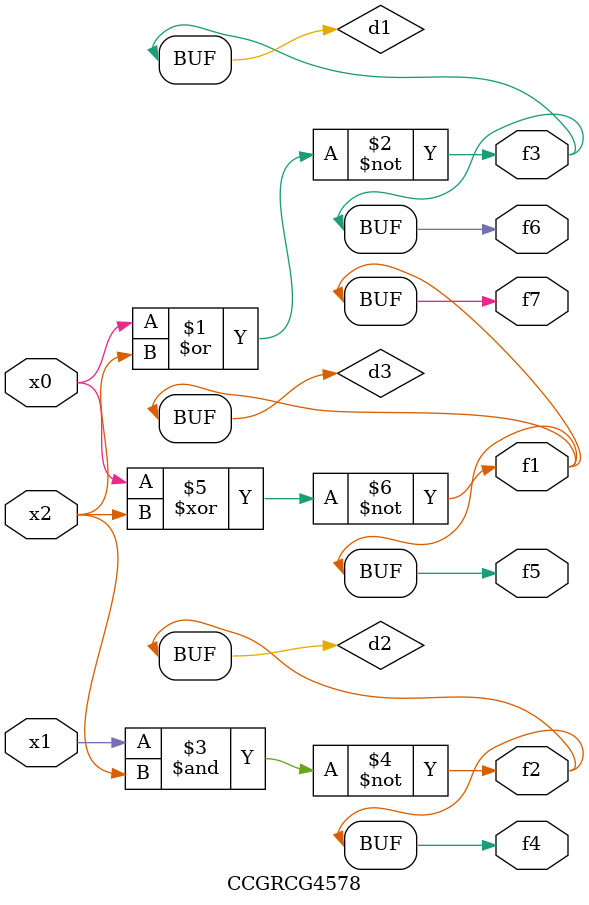
<source format=v>
module CCGRCG4578(
	input x0, x1, x2,
	output f1, f2, f3, f4, f5, f6, f7
);

	wire d1, d2, d3;

	nor (d1, x0, x2);
	nand (d2, x1, x2);
	xnor (d3, x0, x2);
	assign f1 = d3;
	assign f2 = d2;
	assign f3 = d1;
	assign f4 = d2;
	assign f5 = d3;
	assign f6 = d1;
	assign f7 = d3;
endmodule

</source>
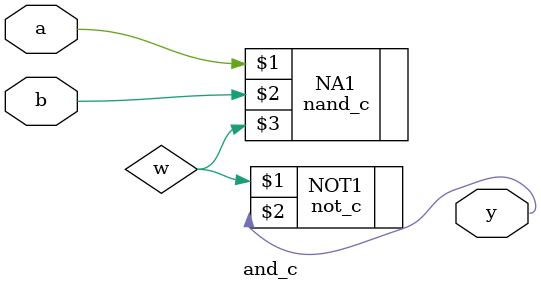
<source format=v>
module and_c(a,b,y);

	input a,b;
	output y;
	wire w;

	nand_c NA1(a,b,w);
	not_c NOT1(w,y);

endmodule

</source>
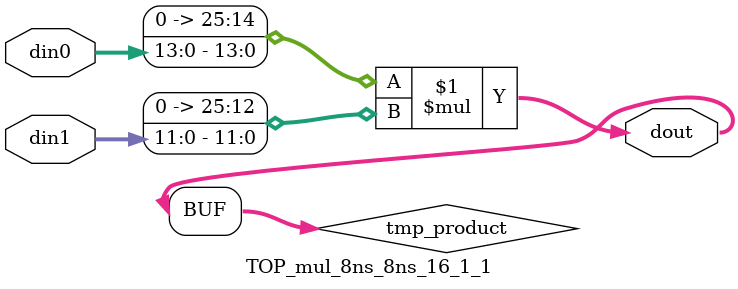
<source format=v>

`timescale 1 ns / 1 ps

  module TOP_mul_8ns_8ns_16_1_1(din0, din1, dout);
parameter ID = 1;
parameter NUM_STAGE = 0;
parameter din0_WIDTH = 14;
parameter din1_WIDTH = 12;
parameter dout_WIDTH = 26;

input [din0_WIDTH - 1 : 0] din0; 
input [din1_WIDTH - 1 : 0] din1; 
output [dout_WIDTH - 1 : 0] dout;

wire signed [dout_WIDTH - 1 : 0] tmp_product;










assign tmp_product = $signed({1'b0, din0}) * $signed({1'b0, din1});











assign dout = tmp_product;







endmodule

</source>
○ ○ ○ ○ ○ ○ ○
» **Try it**: Provide an exact copy of only the lines from the beginning of the entries through the line containing "parameter dout_WIDTH = 26;", both ends included, with no pictures.

» **Response to this exercise**:
<source format=v>
module CCGRCG4578(
	input x0, x1, x2,
	output f1, f2, f3, f4, f5, f6, f7
);

	wire d1, d2, d3;

	nor (d1, x0, x2);
	nand (d2, x1, x2);
	xnor (d3, x0, x2);
	assign f1 = d3;
	assign f2 = d2;
	assign f3 = d1;
	assign f4 = d2;
	assign f5 = d3;
	assign f6 = d1;
	assign f7 = d3;
endmodule

</source>
<source format=v>
module and_c(a,b,y);

	input a,b;
	output y;
	wire w;

	nand_c NA1(a,b,w);
	not_c NOT1(w,y);

endmodule

</source>
<source format=v>

`timescale 1 ns / 1 ps

  module TOP_mul_8ns_8ns_16_1_1(din0, din1, dout);
parameter ID = 1;
parameter NUM_STAGE = 0;
parameter din0_WIDTH = 14;
parameter din1_WIDTH = 12;
parameter dout_WIDTH = 26;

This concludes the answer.